:: REQUEST ::
Revise the rows below by replacing "total value" with "combined value" and keeping everything else the same. Leave the pictures out of your answer.

--- RECORD SET ---

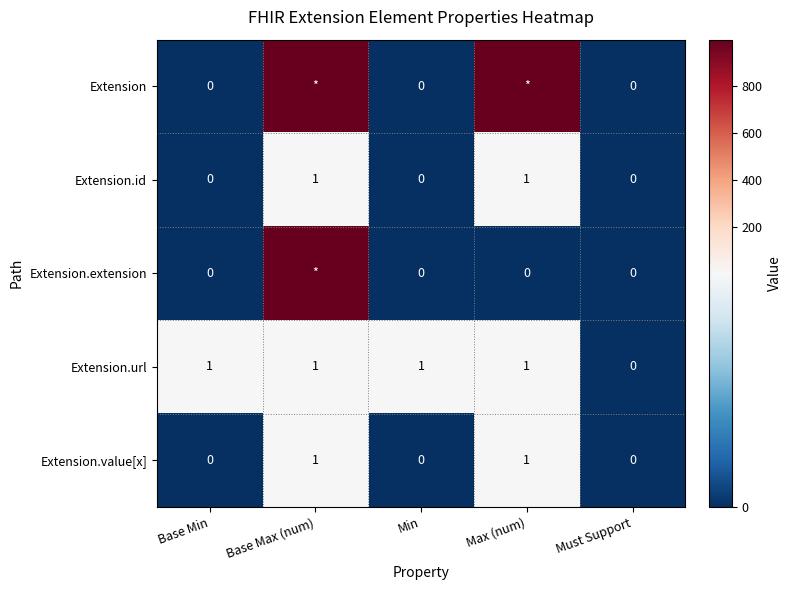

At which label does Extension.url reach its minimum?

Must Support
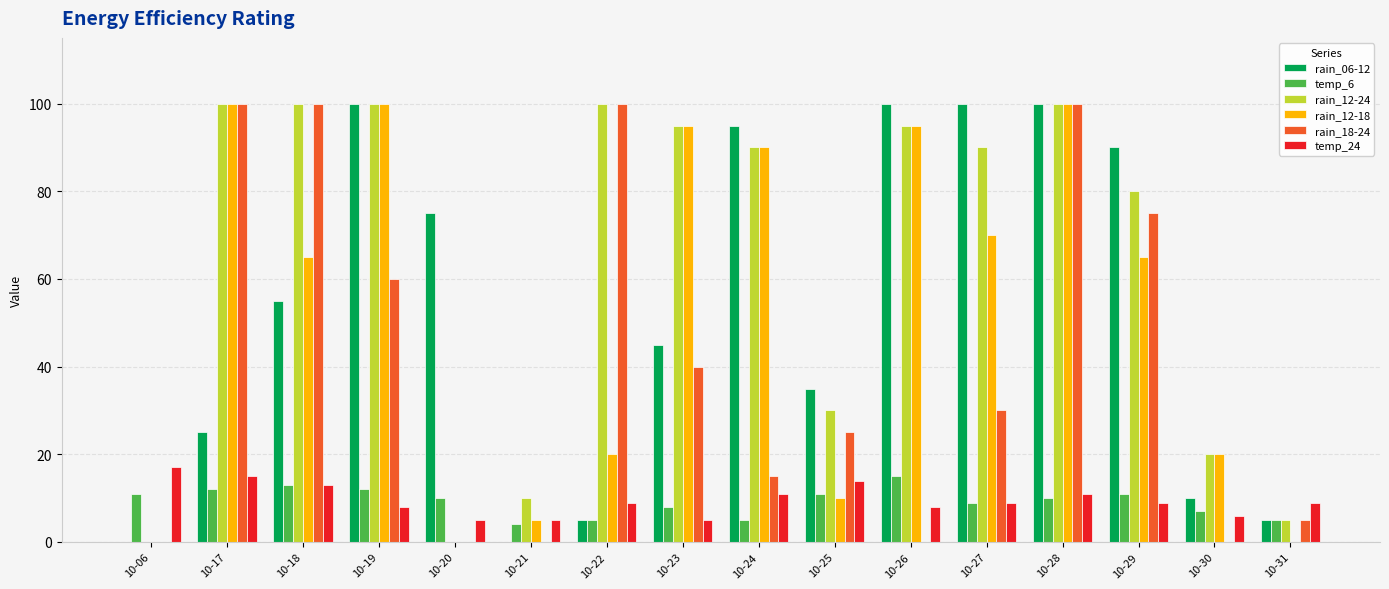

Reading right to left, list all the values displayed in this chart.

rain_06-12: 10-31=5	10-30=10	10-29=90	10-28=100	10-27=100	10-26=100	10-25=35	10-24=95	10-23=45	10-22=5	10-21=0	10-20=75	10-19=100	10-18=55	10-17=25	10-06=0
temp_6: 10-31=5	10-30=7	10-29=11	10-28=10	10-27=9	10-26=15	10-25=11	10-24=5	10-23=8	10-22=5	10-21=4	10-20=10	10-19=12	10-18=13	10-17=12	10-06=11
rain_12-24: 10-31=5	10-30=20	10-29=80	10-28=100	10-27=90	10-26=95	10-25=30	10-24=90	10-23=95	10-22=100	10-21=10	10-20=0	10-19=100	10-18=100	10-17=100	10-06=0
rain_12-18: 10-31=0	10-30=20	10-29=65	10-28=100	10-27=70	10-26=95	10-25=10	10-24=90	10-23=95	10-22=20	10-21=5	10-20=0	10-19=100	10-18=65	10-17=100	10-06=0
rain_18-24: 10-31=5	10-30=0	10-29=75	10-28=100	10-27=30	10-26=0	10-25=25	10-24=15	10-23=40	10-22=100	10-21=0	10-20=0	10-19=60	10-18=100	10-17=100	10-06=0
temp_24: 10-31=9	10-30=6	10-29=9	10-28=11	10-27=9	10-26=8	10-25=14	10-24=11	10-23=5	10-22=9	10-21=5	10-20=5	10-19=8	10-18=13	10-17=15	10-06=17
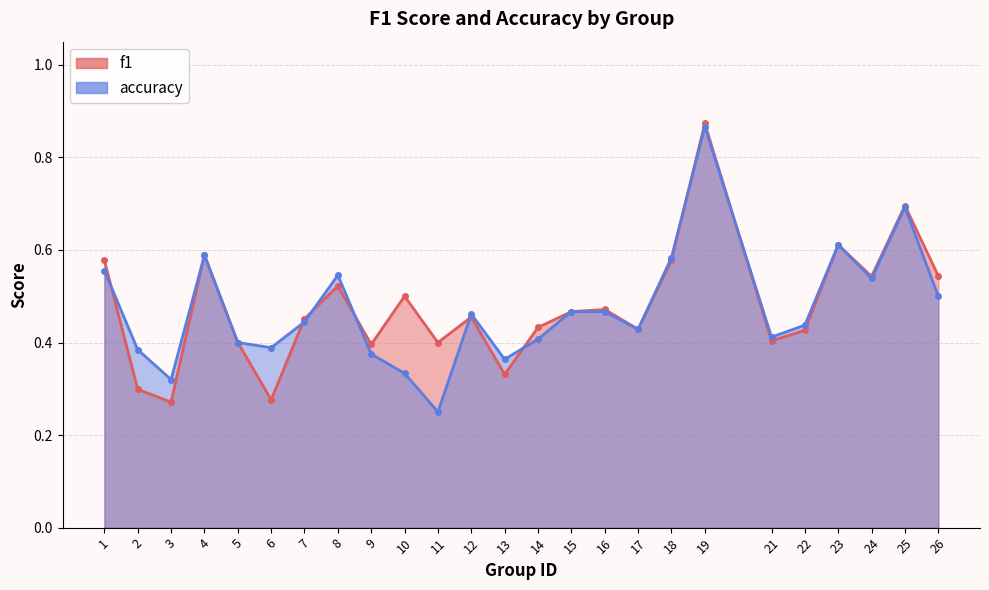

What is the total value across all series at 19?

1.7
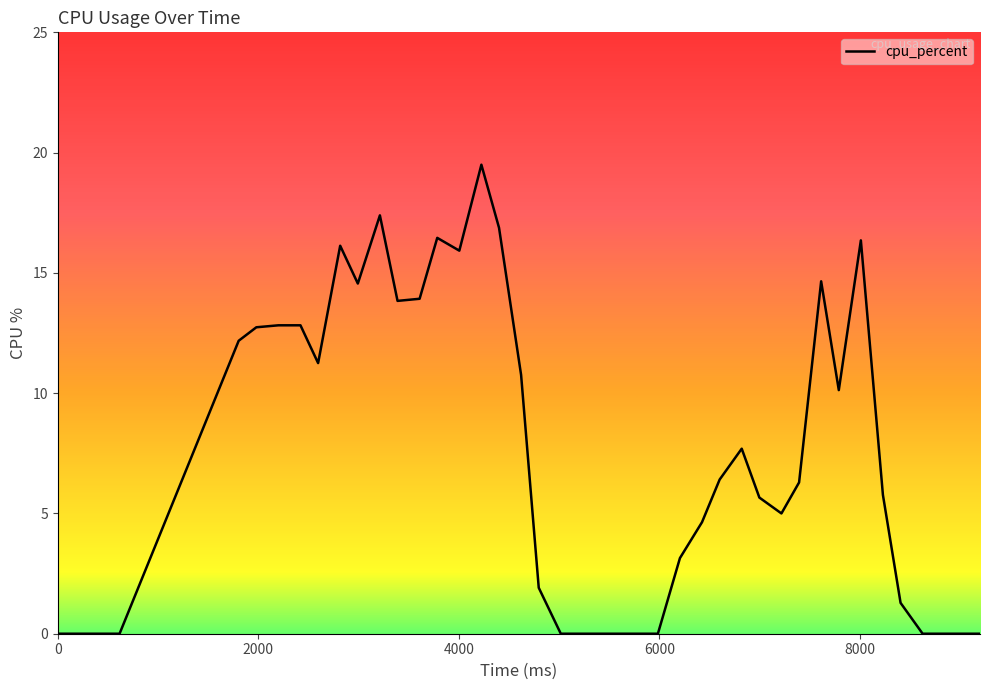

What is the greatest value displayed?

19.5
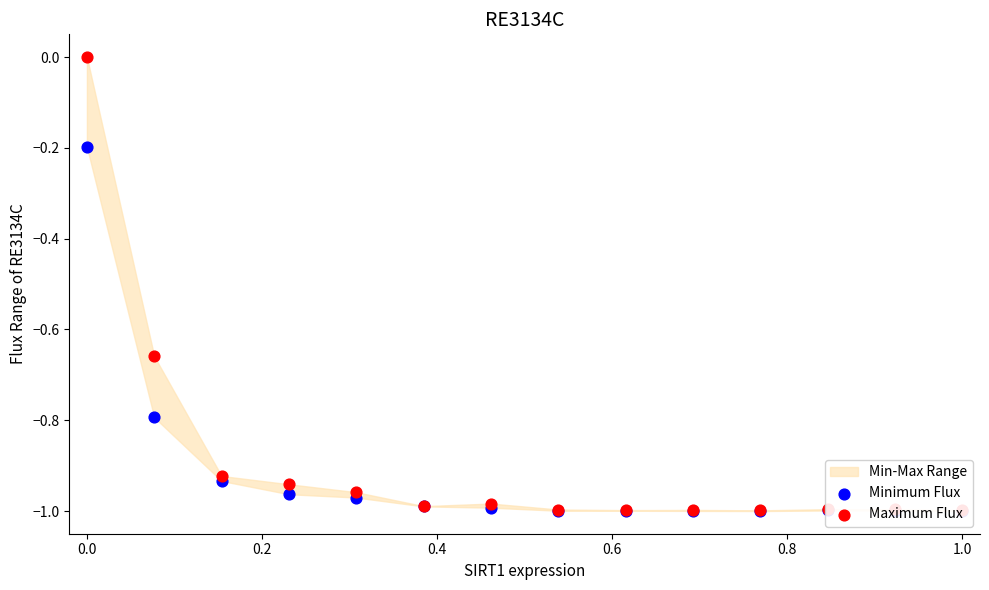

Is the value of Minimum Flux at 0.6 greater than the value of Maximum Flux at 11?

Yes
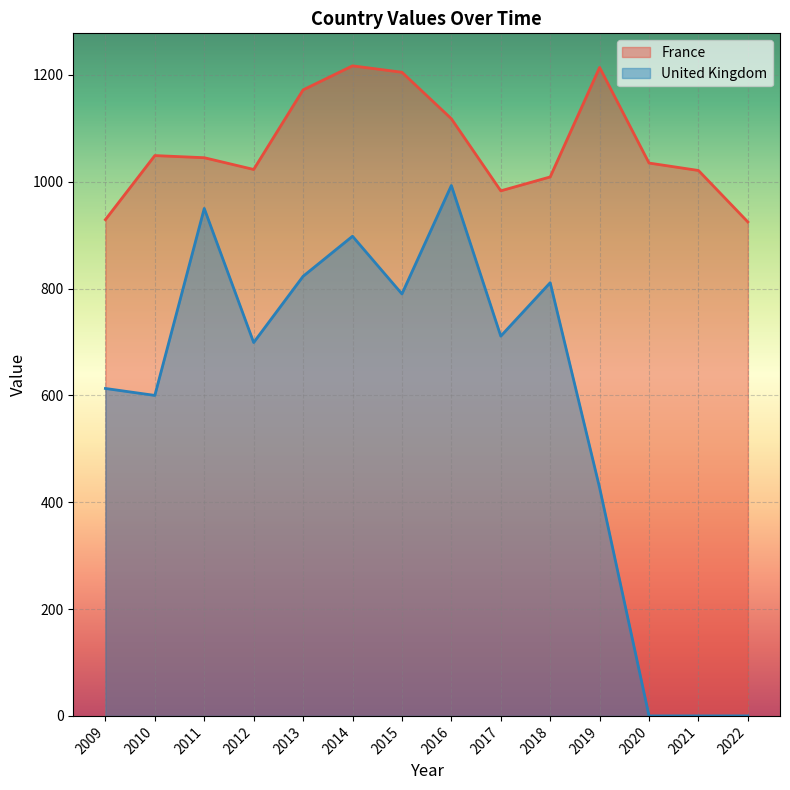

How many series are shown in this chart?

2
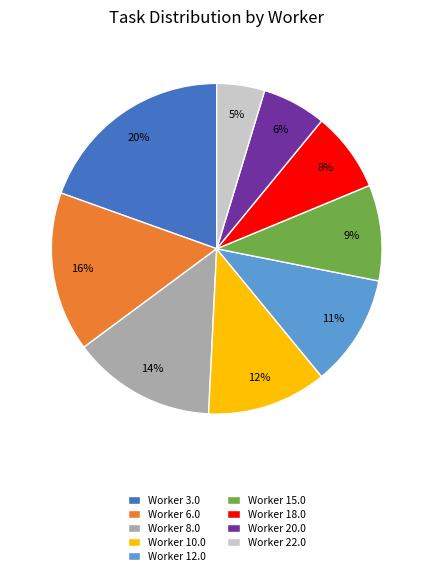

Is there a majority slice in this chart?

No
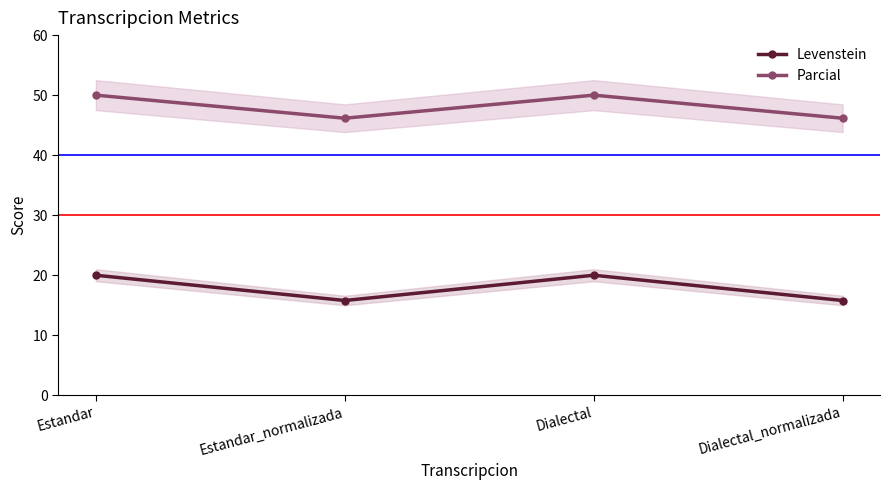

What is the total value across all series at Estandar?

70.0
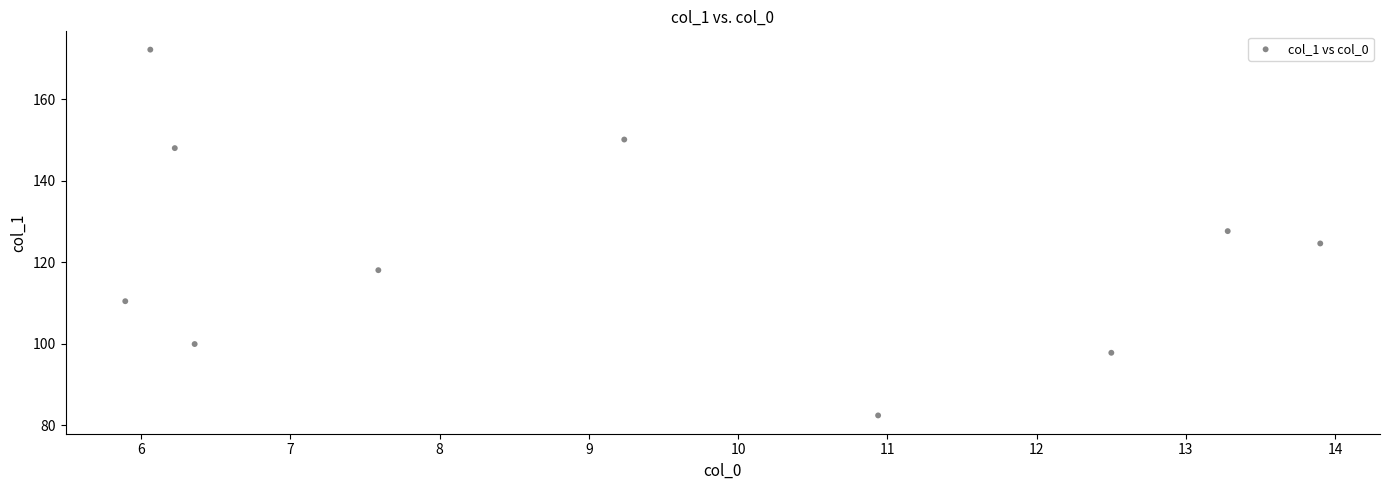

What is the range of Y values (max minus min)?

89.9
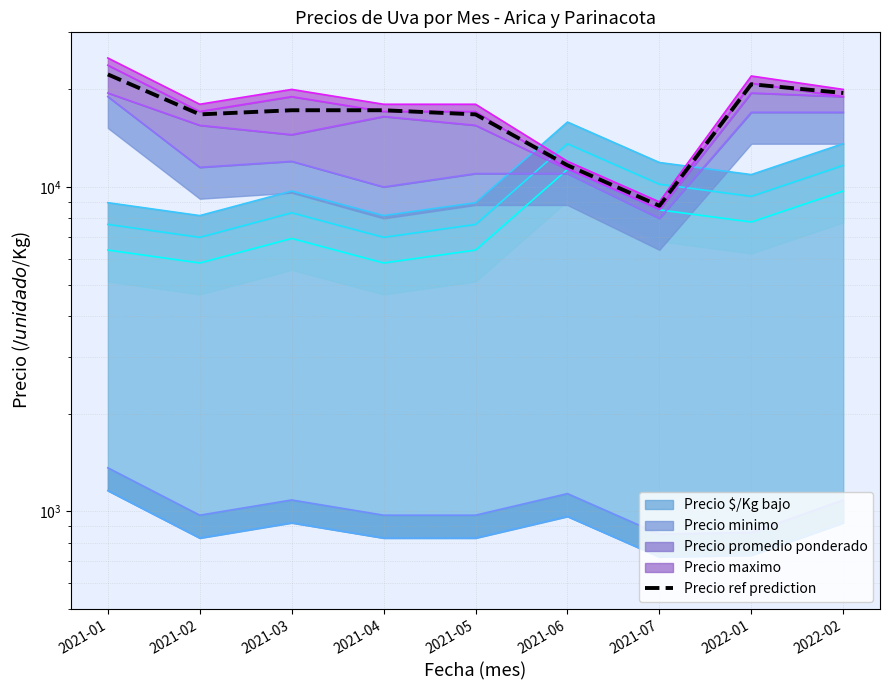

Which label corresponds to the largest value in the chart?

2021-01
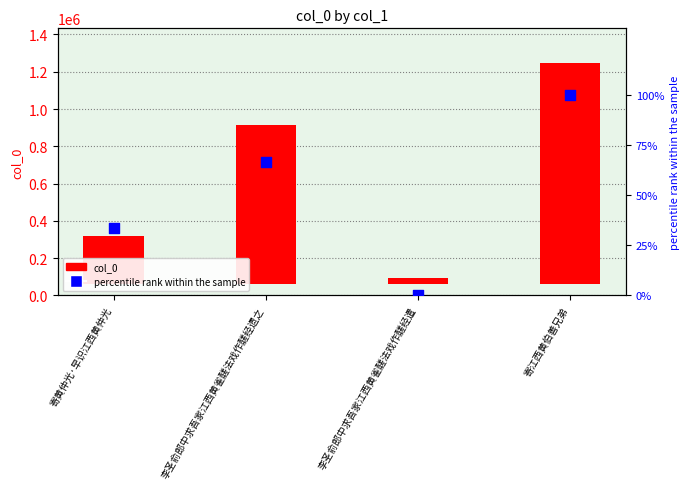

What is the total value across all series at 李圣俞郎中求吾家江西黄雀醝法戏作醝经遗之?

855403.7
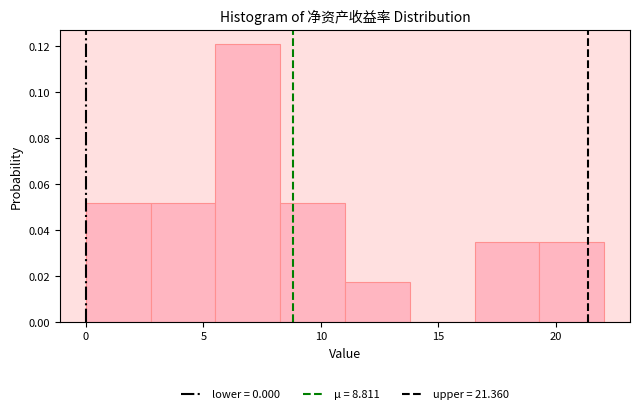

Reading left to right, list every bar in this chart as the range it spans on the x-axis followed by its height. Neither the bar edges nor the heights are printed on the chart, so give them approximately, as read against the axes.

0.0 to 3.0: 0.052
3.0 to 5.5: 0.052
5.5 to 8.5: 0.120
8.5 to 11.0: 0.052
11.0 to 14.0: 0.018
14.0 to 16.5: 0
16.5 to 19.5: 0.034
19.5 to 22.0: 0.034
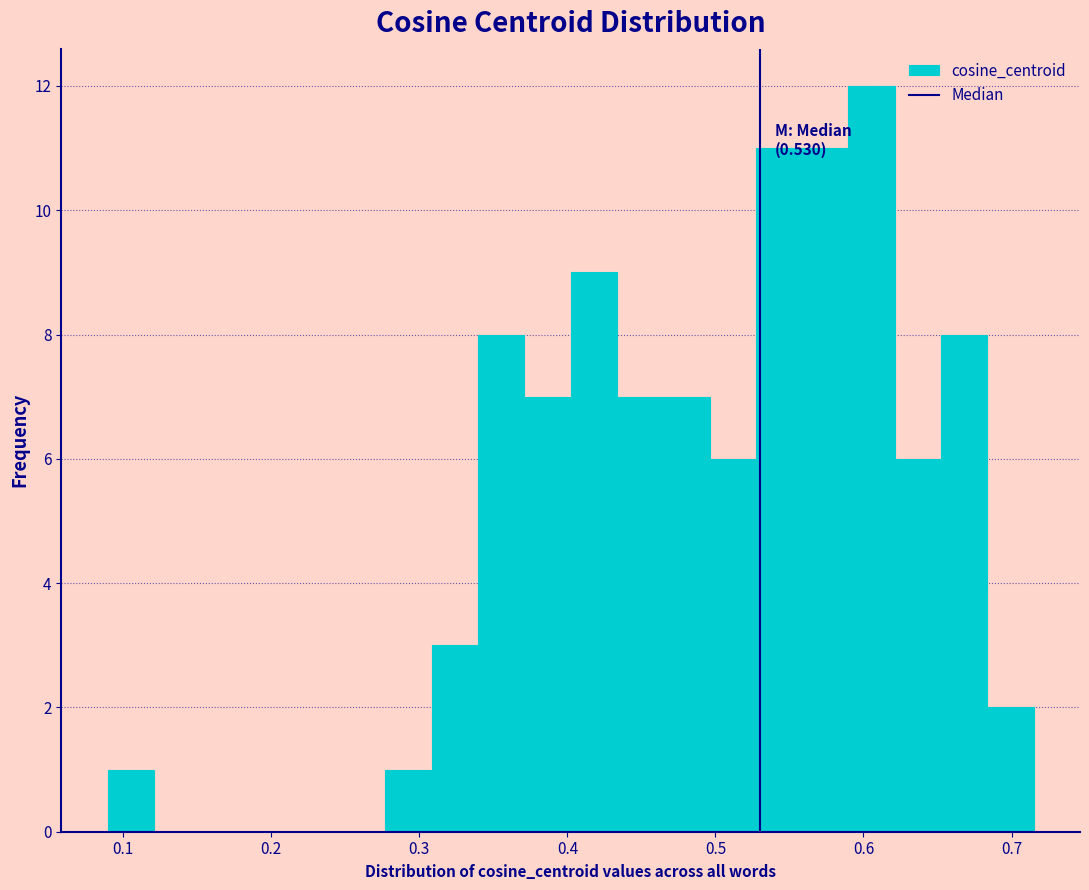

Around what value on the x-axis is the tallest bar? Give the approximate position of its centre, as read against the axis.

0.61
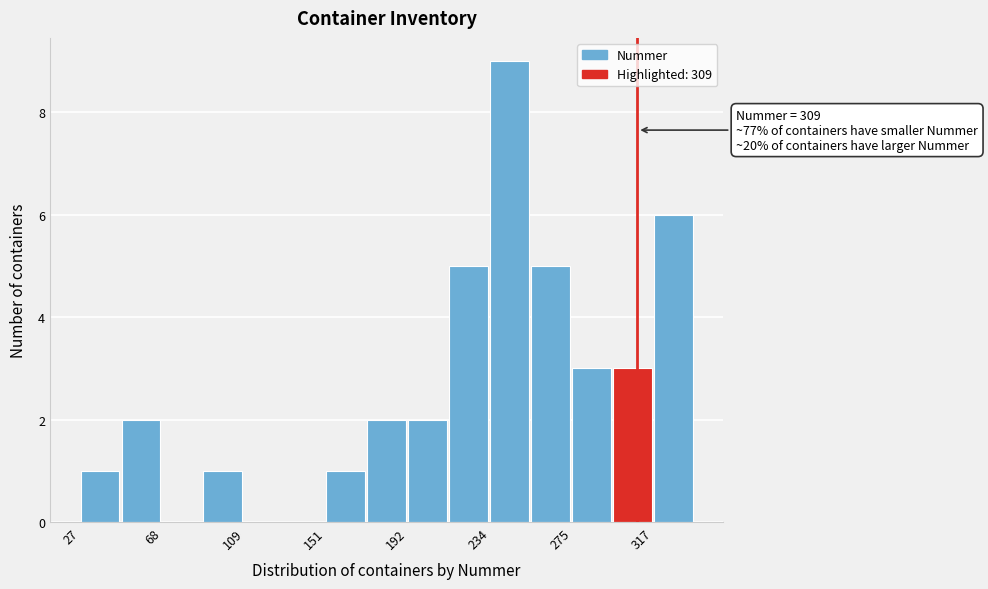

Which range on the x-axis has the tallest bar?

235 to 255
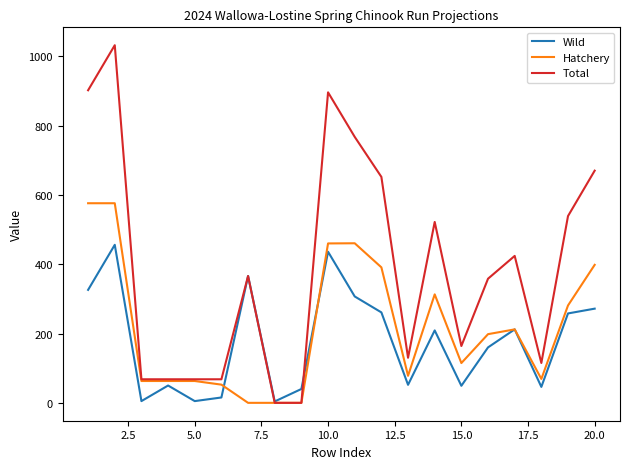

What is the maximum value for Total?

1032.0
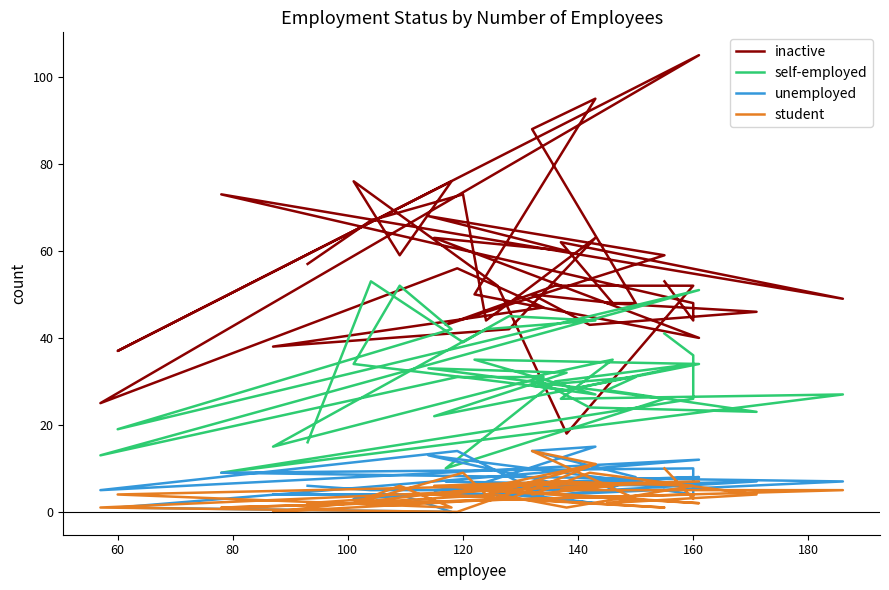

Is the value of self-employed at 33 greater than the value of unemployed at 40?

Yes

---

:: TASK RESULT ::
At which label does Extension.url reach its minimum?

Must Support

Reading right to left, list all the values displayed in this chart.

rain_06-12: 10-31=5	10-30=10	10-29=90	10-28=100	10-27=100	10-26=100	10-25=35	10-24=95	10-23=45	10-22=5	10-21=0	10-20=75	10-19=100	10-18=55	10-17=25	10-06=0
temp_6: 10-31=5	10-30=7	10-29=11	10-28=10	10-27=9	10-26=15	10-25=11	10-24=5	10-23=8	10-22=5	10-21=4	10-20=10	10-19=12	10-18=13	10-17=12	10-06=11
rain_12-24: 10-31=5	10-30=20	10-29=80	10-28=100	10-27=90	10-26=95	10-25=30	10-24=90	10-23=95	10-22=100	10-21=10	10-20=0	10-19=100	10-18=100	10-17=100	10-06=0
rain_12-18: 10-31=0	10-30=20	10-29=65	10-28=100	10-27=70	10-26=95	10-25=10	10-24=90	10-23=95	10-22=20	10-21=5	10-20=0	10-19=100	10-18=65	10-17=100	10-06=0
rain_18-24: 10-31=5	10-30=0	10-29=75	10-28=100	10-27=30	10-26=0	10-25=25	10-24=15	10-23=40	10-22=100	10-21=0	10-20=0	10-19=60	10-18=100	10-17=100	10-06=0
temp_24: 10-31=9	10-30=6	10-29=9	10-28=11	10-27=9	10-26=8	10-25=14	10-24=11	10-23=5	10-22=9	10-21=5	10-20=5	10-19=8	10-18=13	10-17=15	10-06=17

What is the combined value across all series at 19?

1.7

What is the greatest value displayed?

19.5

Is the value of Minimum Flux at 0.6 greater than the value of Maximum Flux at 11?

Yes

How many series are shown in this chart?

2

Is there a majority slice in this chart?

No

What is the combined value across all series at Estandar?

70.0

What is the range of Y values (max minus min)?

89.9

Which label corresponds to the largest value in the chart?

2021-01

What is the combined value across all series at 李圣俞郎中求吾家江西黄雀醝法戏作醝经遗之?

855403.7

Reading left to right, list every bar in this chart as the range it spans on the x-axis followed by its height. Neither the bar edges nor the heights are printed on the chart, so give them approximately, as read against the axes.

0.0 to 3.0: 0.052
3.0 to 5.5: 0.052
5.5 to 8.5: 0.120
8.5 to 11.0: 0.052
11.0 to 14.0: 0.018
14.0 to 16.5: 0
16.5 to 19.5: 0.034
19.5 to 22.0: 0.034

Around what value on the x-axis is the tallest bar? Give the approximate position of its centre, as read against the axis.

0.61

Which range on the x-axis has the tallest bar?

235 to 255

What is the maximum value for Total?

1032.0

Is the value of self-employed at 33 greater than the value of unemployed at 40?

Yes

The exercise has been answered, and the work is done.